Uncertainty calibration: The concept of calibration pertains to the agreement between predictions and the actual observed relative frequency. For example, for a binary classification task, if we were to inspect the samples that were estimated to be positive with p=0.85, we would expect that 85% of them are in fact positive.
 
Result:
In terms of predictive accuracy, comparing the NLL for all methods and datasets, the paper shows that SWAG and SWAG-diagonal perform comparably or better than all the considered alternatives, by having lowest NLL for all the tasks.

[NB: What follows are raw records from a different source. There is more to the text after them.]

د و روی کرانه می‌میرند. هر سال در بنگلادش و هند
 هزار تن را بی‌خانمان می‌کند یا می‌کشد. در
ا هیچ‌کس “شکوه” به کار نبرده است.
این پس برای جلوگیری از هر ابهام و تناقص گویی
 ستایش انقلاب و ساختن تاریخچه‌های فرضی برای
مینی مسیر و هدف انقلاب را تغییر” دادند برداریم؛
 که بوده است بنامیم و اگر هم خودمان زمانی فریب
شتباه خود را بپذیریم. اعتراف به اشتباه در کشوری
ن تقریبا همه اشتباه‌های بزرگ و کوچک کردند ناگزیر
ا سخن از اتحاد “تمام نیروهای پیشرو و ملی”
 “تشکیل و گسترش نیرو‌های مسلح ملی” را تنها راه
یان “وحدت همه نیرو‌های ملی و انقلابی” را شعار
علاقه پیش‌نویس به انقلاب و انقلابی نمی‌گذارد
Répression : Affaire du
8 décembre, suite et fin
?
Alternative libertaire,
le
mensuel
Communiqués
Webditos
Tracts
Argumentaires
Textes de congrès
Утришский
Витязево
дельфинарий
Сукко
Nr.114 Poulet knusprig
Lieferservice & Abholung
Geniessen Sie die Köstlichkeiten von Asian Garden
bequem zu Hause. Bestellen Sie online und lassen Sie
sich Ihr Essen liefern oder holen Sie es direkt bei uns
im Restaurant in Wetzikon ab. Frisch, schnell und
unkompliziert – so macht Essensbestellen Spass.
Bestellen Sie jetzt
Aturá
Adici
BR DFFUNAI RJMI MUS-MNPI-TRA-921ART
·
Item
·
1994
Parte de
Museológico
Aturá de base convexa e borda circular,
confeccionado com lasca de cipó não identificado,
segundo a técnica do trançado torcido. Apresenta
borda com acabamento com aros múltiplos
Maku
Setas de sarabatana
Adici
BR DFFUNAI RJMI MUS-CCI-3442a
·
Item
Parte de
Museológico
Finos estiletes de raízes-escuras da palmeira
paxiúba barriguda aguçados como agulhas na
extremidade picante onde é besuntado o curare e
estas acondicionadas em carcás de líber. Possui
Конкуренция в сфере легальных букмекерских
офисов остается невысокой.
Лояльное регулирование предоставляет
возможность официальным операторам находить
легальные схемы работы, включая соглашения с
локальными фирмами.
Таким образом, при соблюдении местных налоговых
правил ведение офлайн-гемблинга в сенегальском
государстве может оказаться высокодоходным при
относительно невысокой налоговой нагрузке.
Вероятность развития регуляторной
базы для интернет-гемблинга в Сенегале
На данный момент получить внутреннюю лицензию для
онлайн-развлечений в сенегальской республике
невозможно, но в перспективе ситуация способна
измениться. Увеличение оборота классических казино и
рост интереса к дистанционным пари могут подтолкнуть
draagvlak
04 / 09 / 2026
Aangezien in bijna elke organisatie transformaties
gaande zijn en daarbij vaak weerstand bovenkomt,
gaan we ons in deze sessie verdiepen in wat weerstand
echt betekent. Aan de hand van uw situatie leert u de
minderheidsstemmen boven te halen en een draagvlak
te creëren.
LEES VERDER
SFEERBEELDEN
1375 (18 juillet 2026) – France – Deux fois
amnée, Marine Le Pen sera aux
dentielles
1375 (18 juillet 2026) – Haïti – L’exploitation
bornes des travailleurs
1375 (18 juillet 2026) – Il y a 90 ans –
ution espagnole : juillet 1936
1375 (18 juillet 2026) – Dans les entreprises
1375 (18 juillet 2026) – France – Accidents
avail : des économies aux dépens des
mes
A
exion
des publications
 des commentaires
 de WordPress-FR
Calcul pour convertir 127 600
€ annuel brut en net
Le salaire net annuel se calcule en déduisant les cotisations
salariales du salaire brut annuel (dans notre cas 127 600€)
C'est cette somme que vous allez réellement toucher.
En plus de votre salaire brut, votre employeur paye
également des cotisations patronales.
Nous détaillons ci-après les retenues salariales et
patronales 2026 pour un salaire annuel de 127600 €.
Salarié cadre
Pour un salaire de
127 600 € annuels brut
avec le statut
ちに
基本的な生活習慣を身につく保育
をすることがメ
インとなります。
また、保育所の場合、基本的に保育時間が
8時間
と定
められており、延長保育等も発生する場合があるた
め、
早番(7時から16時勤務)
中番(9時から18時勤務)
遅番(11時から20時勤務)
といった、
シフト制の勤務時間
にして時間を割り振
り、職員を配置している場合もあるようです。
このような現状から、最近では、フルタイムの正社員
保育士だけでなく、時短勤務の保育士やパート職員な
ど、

Regards to calibration of uncertainty estimates, the paper shows the reliability plots for all combinations of datasets and architectures. Since a perfectly calibrated network has no difference between confidence and accuracy and SWAG’s results are the closest to the horizontal well-calibrated line, from the plots the author concludes that SWAG is better calibrated than other alternatives.
 
2.	Comparison to ensembling SGD solutions:
 
The paper evaluated ensembles of independently trained SGD solutions (Deep Ensembles) on PreResNet-164 and CIFAR-100. Although the ensembles of 3 SGD solutions has high accuracy, the NLL it achieves is no smaller than a single SWAG solution, which means while the accuracy of this ensemble is high, SWAG solutions are much better calibrated. An ensemble of 5 SGD solutions achieves a similar result of A single SWAG, which means SWAG is 5 times more efficient to train. These results demonstrate that SWAG is better calibrated than ensembling SGD methods.
 
 
3.	Out-of-Domain Image Detection:
 
To evaluate SWAG on out-of-domain data detection, the paper trains a WideResNet on the data from five classes of the CIFAR-10 dataset, and then analyzes predictions of SWAG variants along with the baselines on the full test set. We expect the outputted class probabilities on objects that belong to classes that were not present in the training data to have high-entropy reflecting the model’s high uncertainty in its predictions, and considerably lower entropy on the images that are similar to those on which the network was trained.
 
By visualizing the histograms of predictive entropies on the in-domain and out-of-domain classes, and computed symmetrized KL divergence between the binned in and out of sample distributions (the larger the better), it shows that SWAG perform best on this measure.
 
 
4. 	Language Modeling with LSTMs:
 
The paper also applied SWAG to an LSTM network on language modeling tasks on Penn Treebank and WikiText-2 datasets, and it demonstrated that SWAG outperformed other baseline models in terms of test and validation perplexities.
 
Perplexity: is a metric used to judge how good a language model is. It can be defined as the inverse probability of the test set, normalized by the number of words. In simpler terms, we can think of it as a weighted branching factor: If we have a perplexity of 100, it means that whenever the model is trying to guess the next word it is as confused as if it had to pick between 100 words.
 
5.	Regression:
 
The paper also applies SWAG on a set of UCI regression tasks and compares to additional approximate BNN inference methods. Based on the test log-likelihoods, RMSEs and test calibration results, we can see that SWAG is competitive with these methods. Specifically, even though all models predict heteroscedastic uncertainty, SWAG outperforms other methods on three of the six dataset. Additionally, we note the strong performance of well-tuned SGD as a baseline against the other approximate inference methods. The author also compares the calibration (coverage of the 95% credible sets of SWAG and 95% confidence regions of SGD) of both SWAG and SGD. Note that neither is ever too over-confident (far beneath 95% coverage) and that SWAG is considerably better calibrated on four of the six datasets.